> EXERCISE BRIEF
Each line of the entries that mentions the string "down" needs to be reported.

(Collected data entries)
┌──

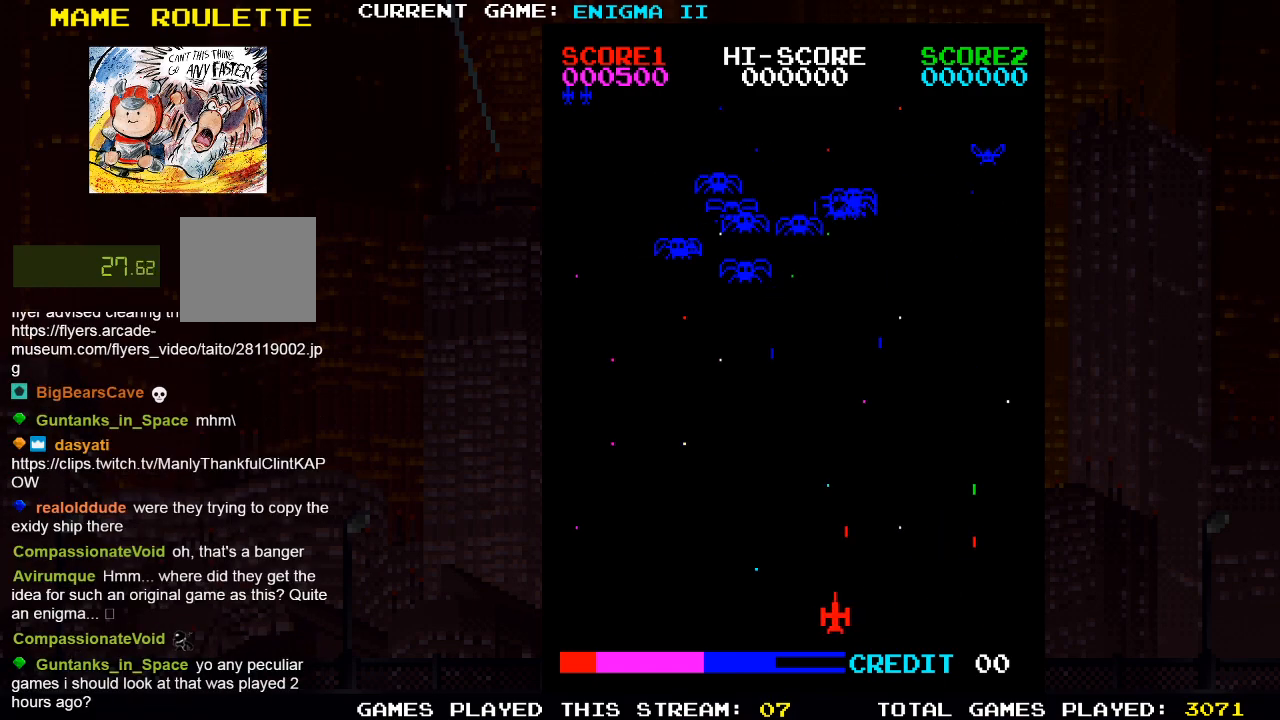
{"buttons": ["DPAD_LEFT"], "left_stick": "center", "right_stick": "center", "events": [[67, "SQUARE", "up"]]}
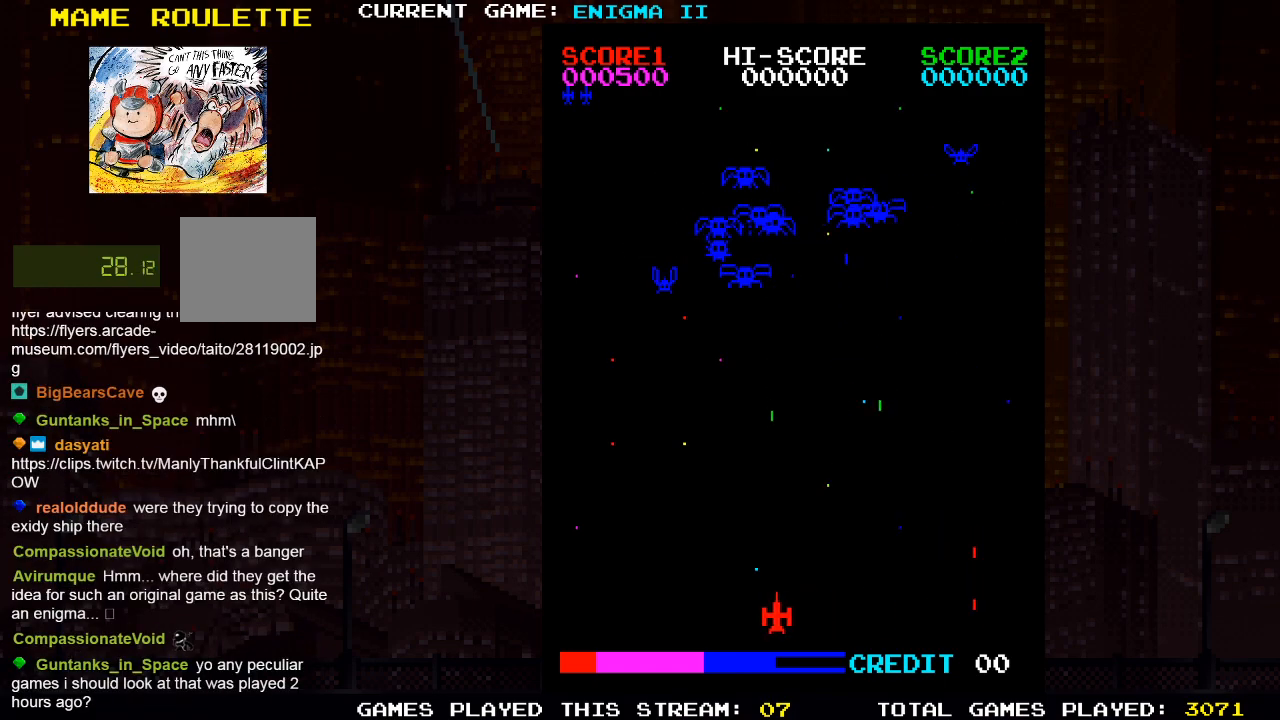
{"buttons": ["DPAD_LEFT"], "left_stick": "center", "right_stick": "center", "events": [[317, "SQUARE", "down"], [467, "SQUARE", "up"]]}
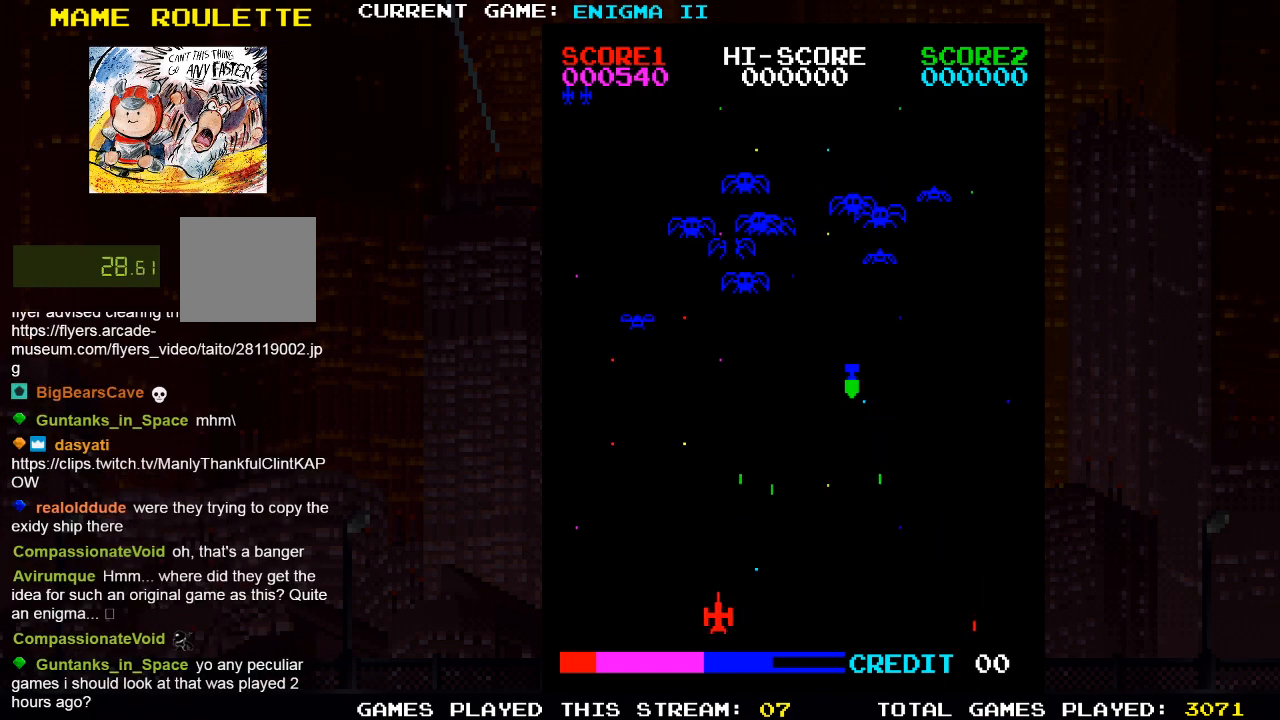
{"buttons": ["SQUARE", "DPAD_LEFT"], "left_stick": "center", "right_stick": "center", "events": [[433, "SQUARE", "down"]]}
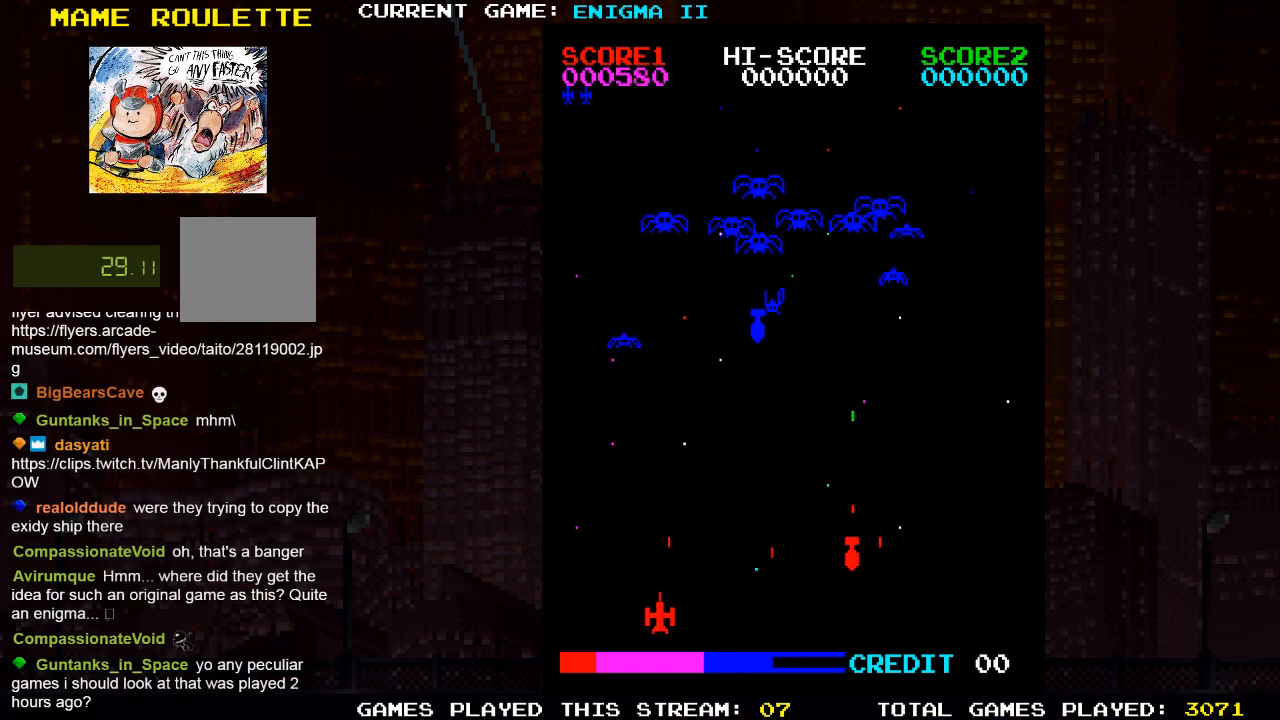
{"buttons": ["DPAD_LEFT"], "left_stick": "center", "right_stick": "center", "events": [[133, "SQUARE", "up"]]}
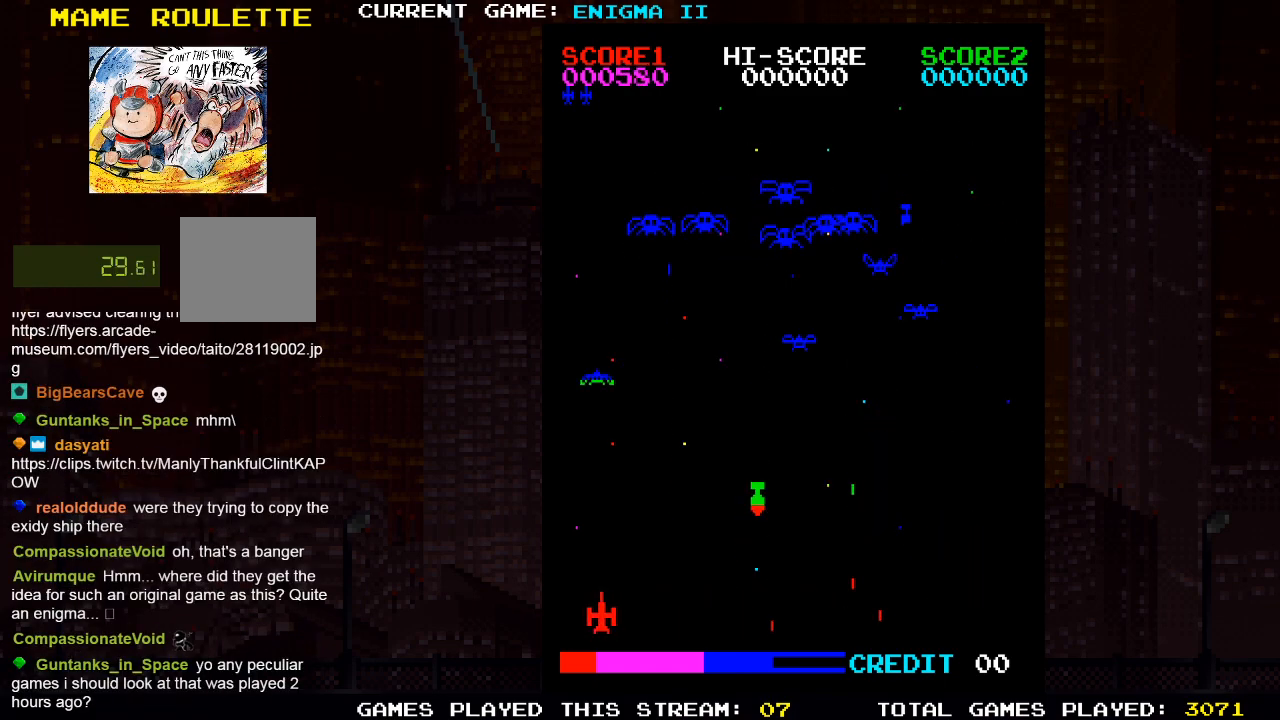
{"buttons": [], "left_stick": "center", "right_stick": "center", "events": [[33, "DPAD_LEFT", "up"], [183, "DPAD_RIGHT", "down"], [200, "SQUARE", "down"], [317, "DPAD_RIGHT", "up"], [367, "SQUARE", "up"]]}
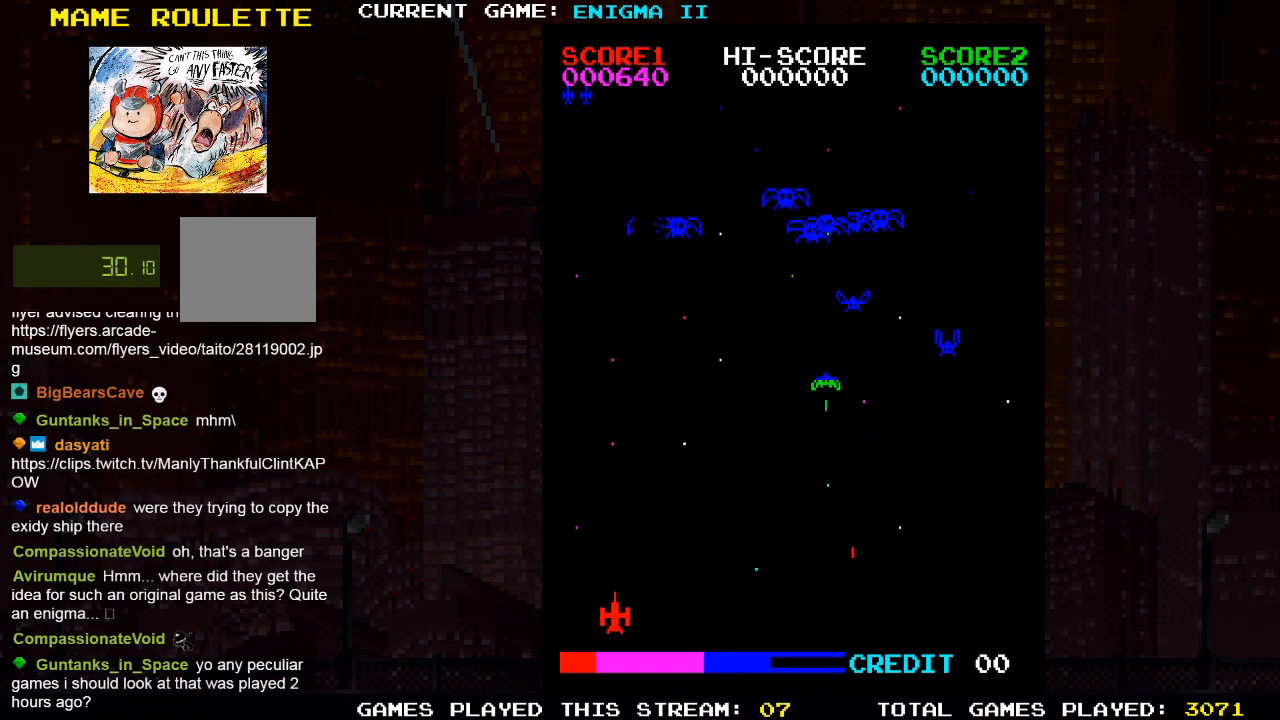
{"buttons": ["DPAD_RIGHT"], "left_stick": "center", "right_stick": "center", "events": [[150, "SQUARE", "down"], [167, "DPAD_RIGHT", "down"], [317, "SQUARE", "up"]]}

└──

> ANSWER TO THIS EXERCISE
{"buttons": ["DPAD_LEFT"], "left_stick": "center", "right_stick": "center", "events": [[317, "SQUARE", "down"], [467, "SQUARE", "up"]]}
{"buttons": ["SQUARE", "DPAD_LEFT"], "left_stick": "center", "right_stick": "center", "events": [[433, "SQUARE", "down"]]}
{"buttons": [], "left_stick": "center", "right_stick": "center", "events": [[33, "DPAD_LEFT", "up"], [183, "DPAD_RIGHT", "down"], [200, "SQUARE", "down"], [317, "DPAD_RIGHT", "up"], [367, "SQUARE", "up"]]}
{"buttons": ["DPAD_RIGHT"], "left_stick": "center", "right_stick": "center", "events": [[150, "SQUARE", "down"], [167, "DPAD_RIGHT", "down"], [317, "SQUARE", "up"]]}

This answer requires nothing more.